Ministro do STF afirma que decisão do magistrado mineiro foi fora da competência e contrária à lei

O mecânico Antônio Cláudio Alves Ferreira, condenado pelo STF a 17 anos de prisão por participação nos atos golpistas de 8 de janeiro de 2023, foi solto nessa quarta-feira (18) pela Vara de Execuções Penais de Uberlândia (MG), sob decisão do juiz Lourenço Migliorini Fonseca Ribeiro. Ferreira havia sido beneficiado com a progressão para regime semiaberto após cumprir cerca de 2 anos e 4 meses (aproximadamente 16%) da pena, sob alegação de boa conduta carcerária.
Na noite desta quinta-feira (19), o ministro Alexandre de Moraes (STF) determinou:
- A prisão imediata de Ferreira, com retorno ao regime fechado;
- A investigação da conduta do juiz Lourenço Migliorini, encaminhada à Polícia Judiciária do STF.

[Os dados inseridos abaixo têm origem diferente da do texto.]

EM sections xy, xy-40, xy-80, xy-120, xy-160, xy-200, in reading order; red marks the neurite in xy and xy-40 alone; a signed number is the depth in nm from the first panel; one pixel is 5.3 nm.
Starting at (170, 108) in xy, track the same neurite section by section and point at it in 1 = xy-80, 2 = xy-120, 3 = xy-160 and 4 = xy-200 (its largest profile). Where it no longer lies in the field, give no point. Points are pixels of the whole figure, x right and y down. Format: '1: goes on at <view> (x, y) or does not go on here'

Moraes fundamentou a decisão afirmando que o juiz de Uberlândia não possuía competência legal para ordenar a soltura, pois o caso tramita diretamente no STF. Além disso, segundo o ministro, a legislação exige 25% de cumprimento da pena para progressão, enquanto Ferreira cumpriu apenas cerca de 16%.
Sobre a progressão de regime
- Conforme a Lei de Execução Penal, réus condenados por crimes com violência ou grave ameaça devem cumprir no mínimo 25% da pena para progredir ao regime semiaberto.

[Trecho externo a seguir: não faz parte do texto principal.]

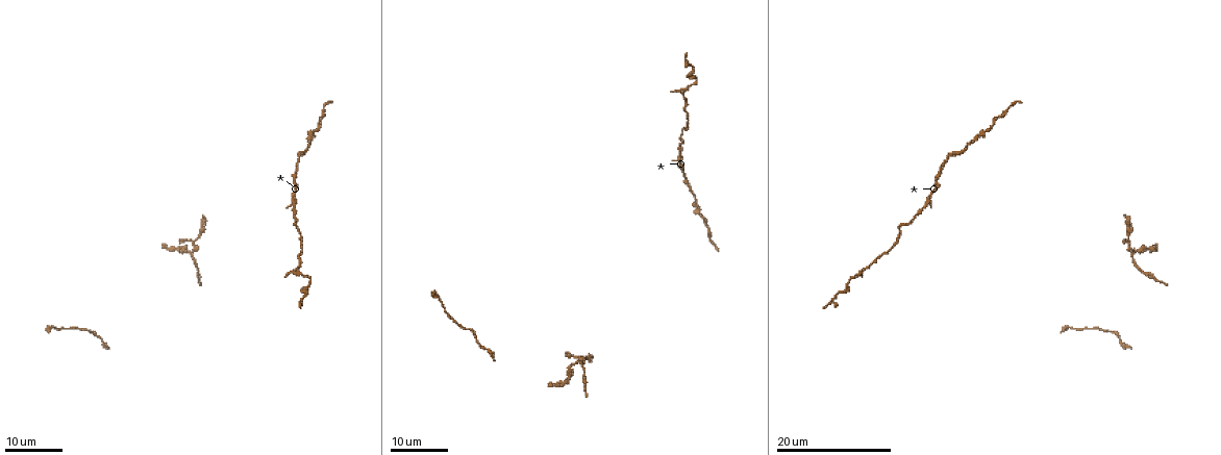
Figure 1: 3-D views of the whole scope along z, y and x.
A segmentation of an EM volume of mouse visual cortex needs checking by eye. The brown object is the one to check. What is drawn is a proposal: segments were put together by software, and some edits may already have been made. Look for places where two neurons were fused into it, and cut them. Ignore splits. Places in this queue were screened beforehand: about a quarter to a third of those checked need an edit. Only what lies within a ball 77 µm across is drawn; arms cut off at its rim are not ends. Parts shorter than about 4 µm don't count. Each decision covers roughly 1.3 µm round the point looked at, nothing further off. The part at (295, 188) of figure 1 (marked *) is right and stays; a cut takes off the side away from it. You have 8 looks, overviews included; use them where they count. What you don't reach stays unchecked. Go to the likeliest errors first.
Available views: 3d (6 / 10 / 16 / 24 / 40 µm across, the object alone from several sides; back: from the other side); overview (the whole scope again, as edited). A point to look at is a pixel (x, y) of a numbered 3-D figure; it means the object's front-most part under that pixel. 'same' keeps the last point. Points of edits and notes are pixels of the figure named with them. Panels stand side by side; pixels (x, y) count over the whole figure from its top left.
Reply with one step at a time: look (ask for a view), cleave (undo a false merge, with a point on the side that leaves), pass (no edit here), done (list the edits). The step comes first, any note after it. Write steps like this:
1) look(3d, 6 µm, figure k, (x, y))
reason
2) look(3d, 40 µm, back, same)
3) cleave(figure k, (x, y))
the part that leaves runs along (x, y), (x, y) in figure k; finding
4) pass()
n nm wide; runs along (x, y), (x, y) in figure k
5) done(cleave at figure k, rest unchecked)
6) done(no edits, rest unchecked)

- Ferreira não cumpriu esse requisito. O juiz, ao conceder a progressão, alegou falta de tornozeleira eletrônica em MG; entretanto, a Secretaria de Justiça mineira declarou que há mais de 4.000 equipamentos disponíveis.
Consequências e repercussão
- Ferreira retornará ao regime fechado imediatamente, até nova deliberação pelo STF;
- O juiz poderá enfrentar investigação disciplinar no âmbito do Supremo;
- O episódio reforça o entendimento de que casos originados do 8/1 e processados no STF são de competência exclusiva da Corte.
O que esperar a seguir
- Monitoramento do desfecho do inquérito contra o juiz Lourenço Migliorini;
- Verificação de eventuais recurso do juiz ou do réu no STF;
- Análise jurídica sobre competência e limites da execução penal em casos de força nacional e nacionalização de processos.